Collect every line in the records below that contains the word "wrist".

=== Section Start ===

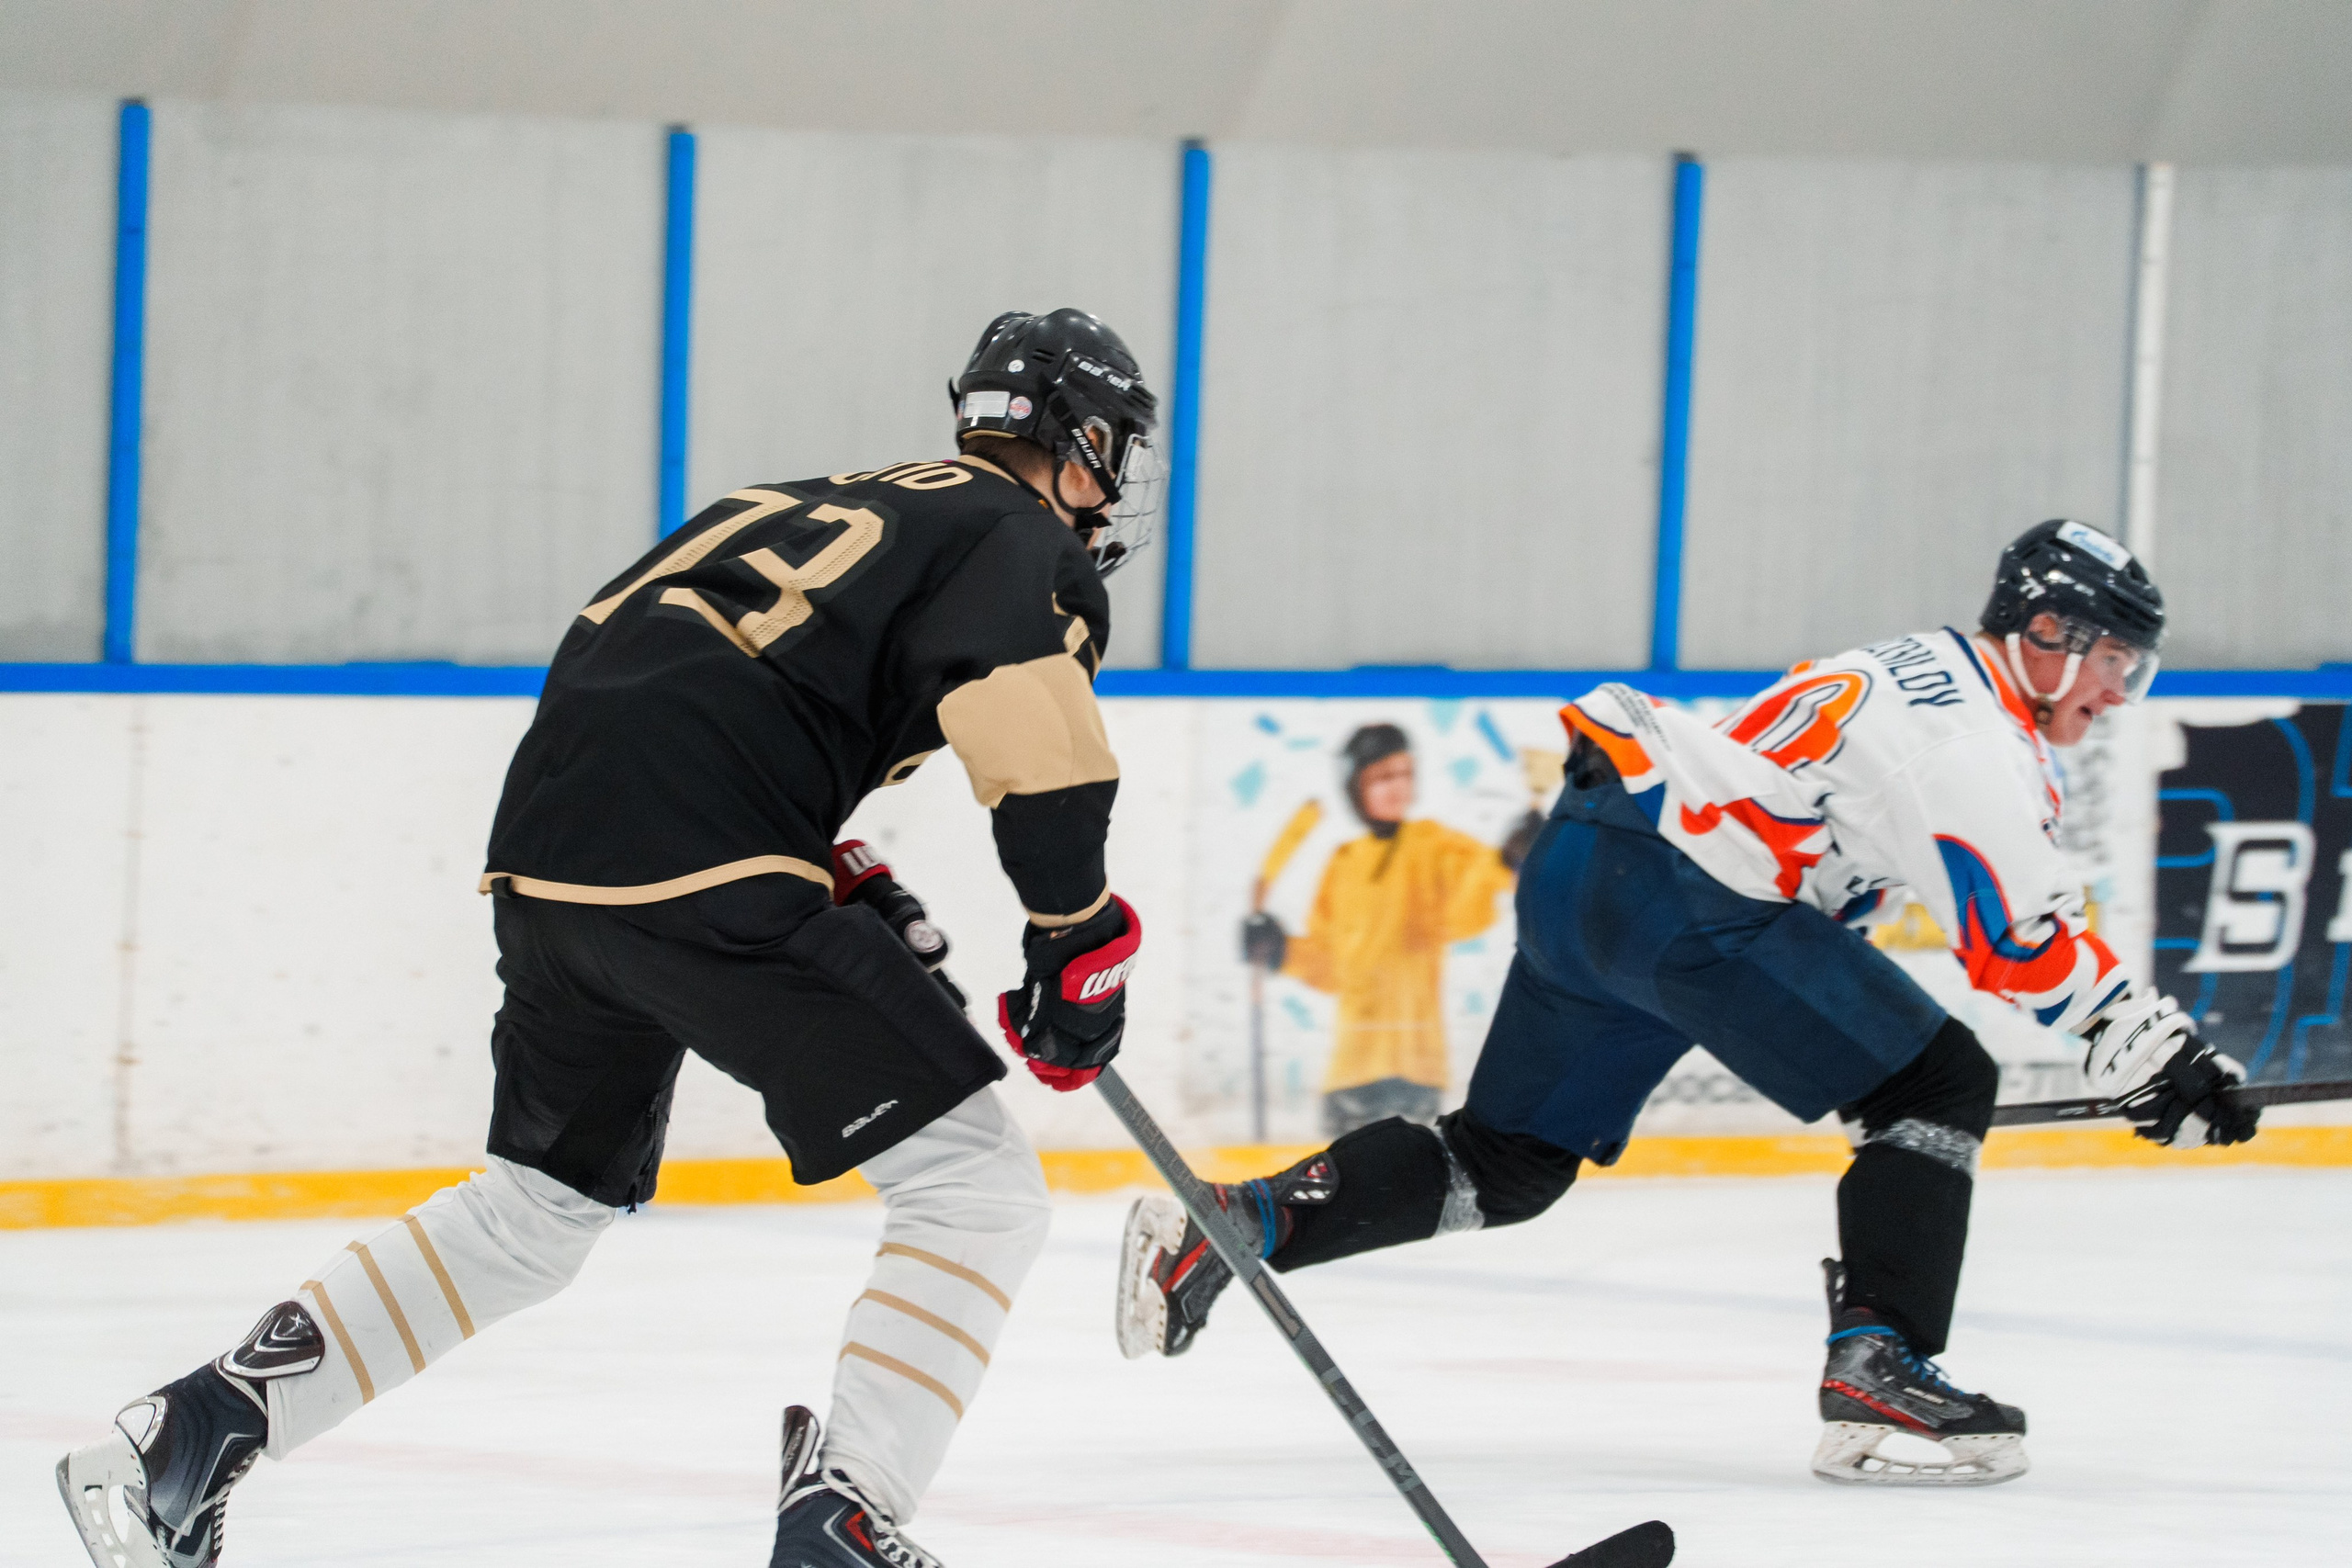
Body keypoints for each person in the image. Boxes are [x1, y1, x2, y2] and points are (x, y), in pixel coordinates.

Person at [59, 308, 1160, 1568]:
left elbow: (670, 675)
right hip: (711, 863)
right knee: (977, 1187)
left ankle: (189, 1432)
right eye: (1110, 448)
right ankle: (848, 1510)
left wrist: (825, 861)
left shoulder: (803, 497)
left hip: (548, 859)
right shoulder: (1017, 537)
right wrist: (1077, 939)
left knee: (532, 1210)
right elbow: (1038, 746)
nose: (1108, 483)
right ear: (1076, 439)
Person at [1119, 520, 2259, 1487]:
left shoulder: (1927, 667)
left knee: (1507, 1163)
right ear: (2045, 636)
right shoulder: (1969, 739)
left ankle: (1230, 1224)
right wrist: (2154, 1057)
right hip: (1686, 903)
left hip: (1594, 864)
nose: (2120, 690)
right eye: (2113, 658)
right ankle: (1879, 1373)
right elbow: (2012, 935)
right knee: (1937, 1080)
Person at [1240, 725, 1537, 1133]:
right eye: (1382, 776)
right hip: (1349, 1068)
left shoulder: (1434, 844)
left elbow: (1466, 913)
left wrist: (1506, 861)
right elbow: (1331, 967)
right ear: (1354, 787)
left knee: (1412, 1186)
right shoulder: (1342, 864)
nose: (1398, 786)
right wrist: (1280, 950)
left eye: (1405, 773)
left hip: (1416, 1065)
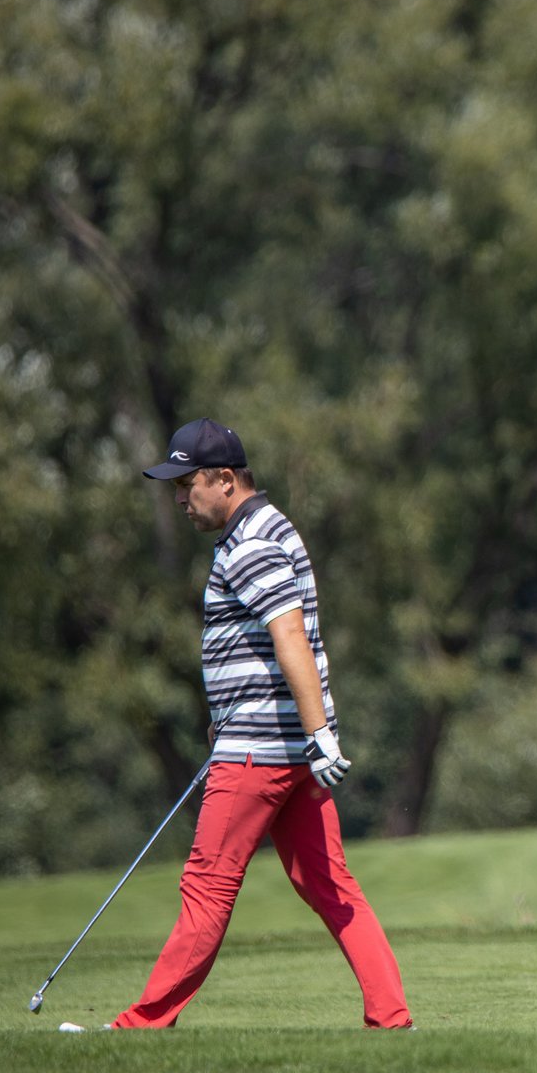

=== Section End ===

**RESPONSE FOR THIS EXERCISE:**
left wrist: (825, 861)
right wrist: (1077, 939)
right wrist: (2154, 1057)
left wrist: (1506, 861)
right wrist: (1280, 950)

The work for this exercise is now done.